__Dataset excerpts__:
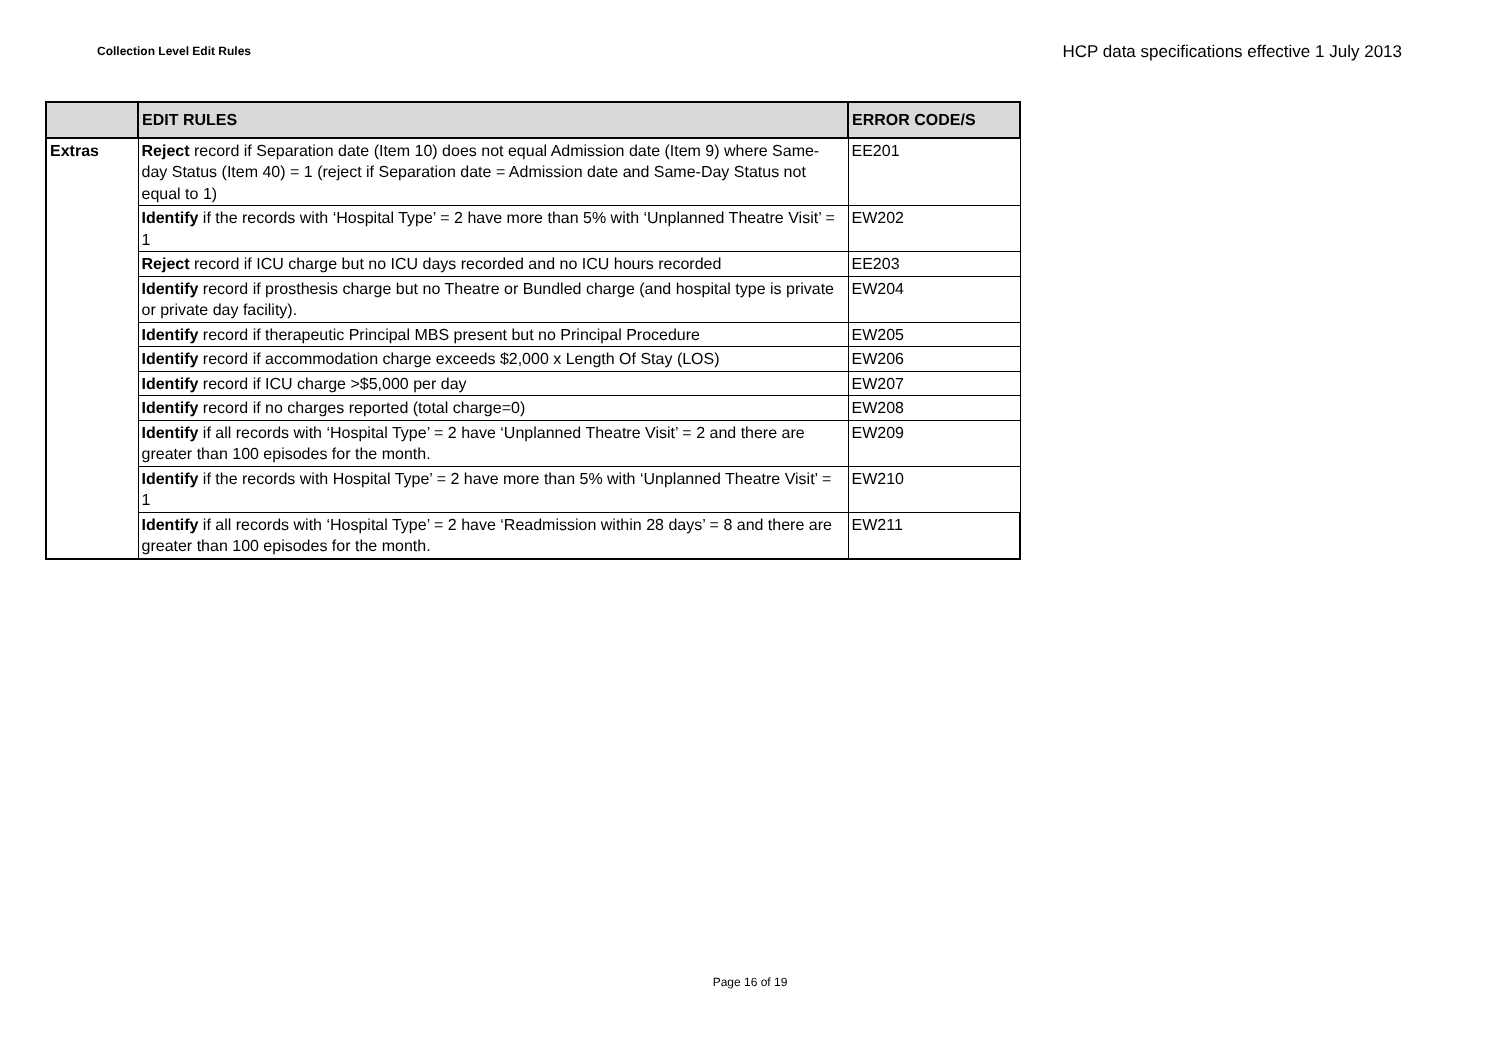Collection Level Edit Rules
HCP data specifications effective 1 July 2013
| | EDIT RULES | ERROR CODE/S |
| --- | --- | --- |
| Extras | Reject record if Separation date (Item 10) does not equal Admission date (Item 9) where Same-day Status (Item 40) = 1 (reject if Separation date = Admission date and Same-Day Status not equal to 1) | EE201 |
| | Identify if the records with ‘Hospital Type’ = 2 have more than 5% with ‘Unplanned Theatre Visit’ = 1 | EW202 |
| | Reject record if ICU charge but no ICU days recorded and no ICU hours recorded | EE203 |
| | Identify record if prosthesis charge but no Theatre or Bundled charge (and hospital type is private or private day facility). | EW204 |
| | Identify record if therapeutic Principal MBS present but no Principal Procedure | EW205 |
| | Identify record if accommodation charge exceeds $2,000 x Length Of Stay (LOS) | EW206 |
| | Identify record if ICU charge >$5,000 per day | EW207 |
| | Identify record if no charges reported (total charge=0) | EW208 |
| | Identify if all records with ‘Hospital Type’ = 2 have ‘Unplanned Theatre Visit’ = 2 and there are greater than 100 episodes for the month. | EW209 |
| | Identify if the records with Hospital Type’ = 2 have more than 5% with ‘Unplanned Theatre Visit’ = 1 | EW210 |
| | Identify if all records with ‘Hospital Type’ = 2 have ‘Readmission within 28 days’ = 8 and there are greater than 100 episodes for the month. | EW211 |
Page 16 of 19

__Prompt__:
Your answer must be an exact copy of the records, minus any pictures.

__Problem solution__:
Collection Level Edit Rules
HCP data specifications effective 1 July 2013
| | EDIT RULES | ERROR CODE/S |
| --- | --- | --- |
| Extras | Reject record if Separation date (Item 10) does not equal Admission date (Item 9) where Same-day Status (Item 40) = 1 (reject if Separation date = Admission date and Same-Day Status not equal to 1) | EE201 |
| | Identify if the records with ‘Hospital Type’ = 2 have more than 5% with ‘Unplanned Theatre Visit’ = 1 | EW202 |
| | Reject record if ICU charge but no ICU days recorded and no ICU hours recorded | EE203 |
| | Identify record if prosthesis charge but no Theatre or Bundled charge (and hospital type is private or private day facility). | EW204 |
| | Identify record if therapeutic Principal MBS present but no Principal Procedure | EW205 |
| | Identify record if accommodation charge exceeds $2,000 x Length Of Stay (LOS) | EW206 |
| | Identify record if ICU charge >$5,000 per day | EW207 |
| | Identify record if no charges reported (total charge=0) | EW208 |
| | Identify if all records with ‘Hospital Type’ = 2 have ‘Unplanned Theatre Visit’ = 2 and there are greater than 100 episodes for the month. | EW209 |
| | Identify if the records with Hospital Type’ = 2 have more than 5% with ‘Unplanned Theatre Visit’ = 1 | EW210 |
| | Identify if all records with ‘Hospital Type’ = 2 have ‘Readmission within 28 days’ = 8 and there are greater than 100 episodes for the month. | EW211 |
Page 16 of 19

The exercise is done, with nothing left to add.